Fast is closing its doors: 'We ran out of money'

Affirm has agreed to hire many of Fast's engineers. The VC funding environment "changed significantly," an employee told Protocol.


4/5/2022

Co-byline with Benjamin Pimentel

Online payments service Fast announced Tuesday that it is closing its doors, a sudden, stunning end to a seemingly fast-growing ecommerce venture once considered a pandemic darling.


The one-click-checkout software maker will discontinue service of its Fast Checkout on Friday, CEO and co-founder Domm Holland said in a statement. “Sometimes trailblazers don’t make it all the way to the mountaintop,” he said.

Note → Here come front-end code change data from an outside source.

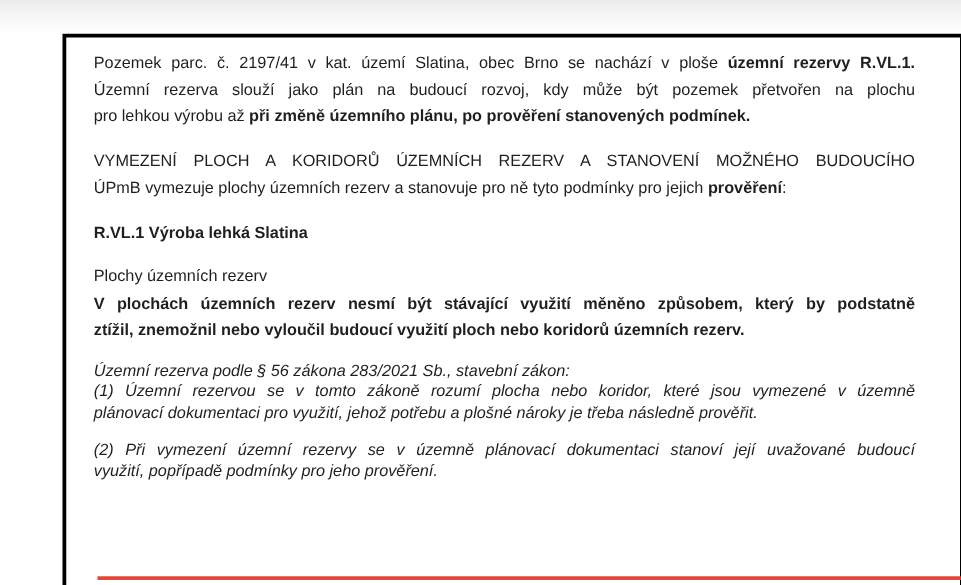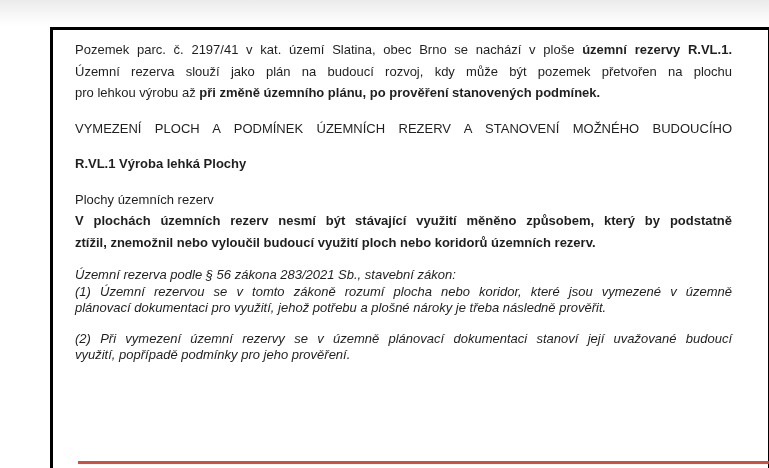--- a/index.html
+++ b/index.html
@@ -77,24 +77,25 @@
   <div class="top-shading"></div>
 
   <div class="highlight-box">
     <div class="doc-text">
         <div class="block">
           <div class="line just"><span class="">Pozemek parc. č. 2197/41 v kat. území Slatina, obec Brno se nachází v ploše </span><span class="run-b ">územní rezervy R.VL.1.</span></div>
           <div class="line just"><span class="">Územní rezerva slouží jako plán na budoucí rozvoj, kdy může být pozemek přetvořen na plochu</span></div>
           <div class="line"><span class="">pro lehkou výrobu až </span><span class="run-b ">při změně územního plánu, po prověření stanovených podmínek.</span></div>
         </div>
         <div class="block">
-          <div class="line just"><span class="">VYMEZENÍ PLOCH A PODMÍNEK ÚZEMNÍCH REZERV A STANOVENÍ MOŽNÉHO BUDOUCÍHO</span></div>
+          <div class="line just"><span class="">VYMEZENÍ PLOCH A KORIDORŮ ÚZEMNÍCH REZERV A STANOVENÍ MOŽNÉHO BUDOUCÍHO</span></div>
+          <div class="line"><span class="">ÚPmB vymezuje plochy územních rezerv a stanovuje pro ně tyto podmínky pro jejich </span><span class="run-b ">prověření</span><span class="">:</span></div>
         </div>
         <div class="block">
-          <div class="line"><span class="run-b ">R.VL.1 Výroba lehká Plochy</span></div>
+          <div class="line"><span class="run-b ">R.VL.1 Výroba lehká Slatina</span></div>
         </div>
         <div class="block">
           <div class="line"><span class="">Plochy územních rezerv</span></div>
           <div class="line just"><span class="run-b ">V plochách územních rezerv nesmí být stávající využití měněno způsobem, který by podstatně</span></div>
           <div class="line"><span class="run-b ">ztížil, znemožnil nebo vyloučil budoucí využití ploch nebo koridorů územních rezerv.</span></div>
         </div>
         <div class="block tight">
           <div class="line"><span class="run-i">Územní rezerva podle § 56 zákona 283/2021 Sb., stavební zákon:</span></div>
           <div class="line just"><span class="run-i">(1) Územní rezervou se v tomto zákoně rozumí plocha nebo koridor, které jsou vymezené v územně</span></div>
           <div class="line"><span class="run-i">plánovací dokumentaci pro využití, jehož potřebu a plošné nároky je třeba následně prověřit.</span></div>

Fast ran out of funds after failing to secure additional investment fast enough in what had become a tough fundraising environment, a Fast employee told Protocol.

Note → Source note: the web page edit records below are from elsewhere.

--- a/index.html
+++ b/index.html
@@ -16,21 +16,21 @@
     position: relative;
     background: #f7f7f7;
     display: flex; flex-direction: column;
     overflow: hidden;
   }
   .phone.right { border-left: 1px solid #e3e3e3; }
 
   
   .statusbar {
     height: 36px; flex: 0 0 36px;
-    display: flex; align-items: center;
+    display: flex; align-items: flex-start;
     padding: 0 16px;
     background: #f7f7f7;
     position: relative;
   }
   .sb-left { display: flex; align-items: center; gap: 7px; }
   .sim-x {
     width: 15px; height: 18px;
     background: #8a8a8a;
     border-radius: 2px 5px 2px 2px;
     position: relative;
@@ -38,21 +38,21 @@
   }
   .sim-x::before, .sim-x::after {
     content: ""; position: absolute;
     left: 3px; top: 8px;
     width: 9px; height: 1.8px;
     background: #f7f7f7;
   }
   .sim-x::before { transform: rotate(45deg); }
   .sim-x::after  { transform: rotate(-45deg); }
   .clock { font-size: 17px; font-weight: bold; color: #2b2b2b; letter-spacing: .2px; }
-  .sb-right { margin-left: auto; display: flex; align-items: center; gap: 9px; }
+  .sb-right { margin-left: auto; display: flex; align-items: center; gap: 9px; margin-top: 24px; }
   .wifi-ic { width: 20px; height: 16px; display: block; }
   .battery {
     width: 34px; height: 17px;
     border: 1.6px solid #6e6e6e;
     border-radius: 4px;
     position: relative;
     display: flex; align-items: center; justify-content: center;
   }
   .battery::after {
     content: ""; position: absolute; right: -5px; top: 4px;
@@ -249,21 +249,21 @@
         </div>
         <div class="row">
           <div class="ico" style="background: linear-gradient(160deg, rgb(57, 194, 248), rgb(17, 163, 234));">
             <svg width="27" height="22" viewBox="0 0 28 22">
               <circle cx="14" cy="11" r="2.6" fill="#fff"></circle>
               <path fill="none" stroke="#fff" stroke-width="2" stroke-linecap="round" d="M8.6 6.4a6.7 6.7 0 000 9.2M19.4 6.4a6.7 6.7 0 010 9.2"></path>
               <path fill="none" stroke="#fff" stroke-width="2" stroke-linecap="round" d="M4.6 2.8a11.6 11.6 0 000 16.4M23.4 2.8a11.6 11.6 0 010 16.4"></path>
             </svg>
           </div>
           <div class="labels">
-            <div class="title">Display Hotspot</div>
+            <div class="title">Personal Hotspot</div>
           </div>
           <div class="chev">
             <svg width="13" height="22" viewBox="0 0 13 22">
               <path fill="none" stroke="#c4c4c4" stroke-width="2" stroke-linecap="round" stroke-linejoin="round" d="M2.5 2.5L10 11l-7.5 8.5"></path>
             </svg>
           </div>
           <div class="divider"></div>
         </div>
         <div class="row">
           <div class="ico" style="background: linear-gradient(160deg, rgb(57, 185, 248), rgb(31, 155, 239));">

"We waited too long and we ran out of money," said the employee, who asked not to be identified because of the sensitivity of the situation. Fast "misjudged significantly" the mood in the VC community, he added: "What was acceptable revenue and burn and prospects for growth in the summer of 2021 looks looks very different in April of 2022."

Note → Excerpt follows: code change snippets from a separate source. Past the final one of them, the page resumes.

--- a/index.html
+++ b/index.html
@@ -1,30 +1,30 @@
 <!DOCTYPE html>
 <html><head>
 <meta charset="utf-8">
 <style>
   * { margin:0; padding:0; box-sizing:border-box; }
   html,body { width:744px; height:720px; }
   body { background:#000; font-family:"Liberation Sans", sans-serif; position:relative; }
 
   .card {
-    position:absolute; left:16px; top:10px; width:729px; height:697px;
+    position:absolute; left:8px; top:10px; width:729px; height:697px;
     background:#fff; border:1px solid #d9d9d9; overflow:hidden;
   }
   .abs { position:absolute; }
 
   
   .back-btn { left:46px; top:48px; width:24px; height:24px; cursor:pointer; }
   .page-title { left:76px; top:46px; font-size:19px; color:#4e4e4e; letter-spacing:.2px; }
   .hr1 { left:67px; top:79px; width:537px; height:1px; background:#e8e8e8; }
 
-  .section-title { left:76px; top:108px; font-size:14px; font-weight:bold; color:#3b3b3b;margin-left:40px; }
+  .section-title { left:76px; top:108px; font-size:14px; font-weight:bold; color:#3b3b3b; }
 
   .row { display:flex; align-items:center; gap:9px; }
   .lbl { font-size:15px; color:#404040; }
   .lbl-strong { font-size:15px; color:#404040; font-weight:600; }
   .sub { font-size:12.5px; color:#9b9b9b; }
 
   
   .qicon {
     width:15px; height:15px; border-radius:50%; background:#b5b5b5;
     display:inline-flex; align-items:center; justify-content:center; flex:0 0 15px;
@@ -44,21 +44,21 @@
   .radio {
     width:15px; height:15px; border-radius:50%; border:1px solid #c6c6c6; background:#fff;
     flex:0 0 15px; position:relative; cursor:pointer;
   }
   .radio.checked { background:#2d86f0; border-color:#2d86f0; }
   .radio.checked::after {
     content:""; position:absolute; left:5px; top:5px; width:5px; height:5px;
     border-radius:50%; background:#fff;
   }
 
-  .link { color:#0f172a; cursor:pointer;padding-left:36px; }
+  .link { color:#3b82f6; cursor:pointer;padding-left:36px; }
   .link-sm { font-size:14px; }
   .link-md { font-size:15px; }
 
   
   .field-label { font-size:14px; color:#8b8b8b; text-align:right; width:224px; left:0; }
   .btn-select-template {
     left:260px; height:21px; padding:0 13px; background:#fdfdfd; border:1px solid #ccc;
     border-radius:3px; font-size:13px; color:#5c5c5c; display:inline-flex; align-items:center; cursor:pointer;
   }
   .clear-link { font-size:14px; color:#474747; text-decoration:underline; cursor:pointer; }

But Fast's pending demise has also created an expansion opportunity for another fintech. Affirm is hiring roughly 130 Fast engineers, the employee said. "With Fast winding down its operations and discontinuing its brand and products, we saw another opportunity to invite a great technology team to join us," an Affirm spokesperson said. The "buy now, pay later" company does not plan to offer a one-click-checkout product like Fast's.


Fast's decision to shut down was first reported by The Information.


The pandemic greatly accelerated innovation in online shopping, and several other companies created their own one-click-checkout systems, including Shopify and Bold Commerce. PayPal was always considered a direct competitor to Fast, while Amazon invented one-click online checkout so long ago that its patent has expired. Apple auto-fills payment information on Macs and iPhones, as does Google's Chrome browser.

But Fast bet that it had a more modern, easier-to-use solution than the competition. Stripe invested $20 million in the company’s series A round in 2020. The company had raised a total of $120 million, with other major investors including Index Ventures and Lee Fixel’s Addition.


The startup had big dreams of being not just a one-click-checkout company, but a one-click identity service. In a 2020 interview with Protocol, Holland said that the service was meant to become an “identity API,” storing critical information about users so they could shop around the internet seamlessly without repeatedly filling out forms with their address and contact information.


Though that meant the company would in theory assemble a valuable database of customer information along the way, Holland told Protocol that the company would never sell it. “Absolutely not, it’s just not our model,” he said.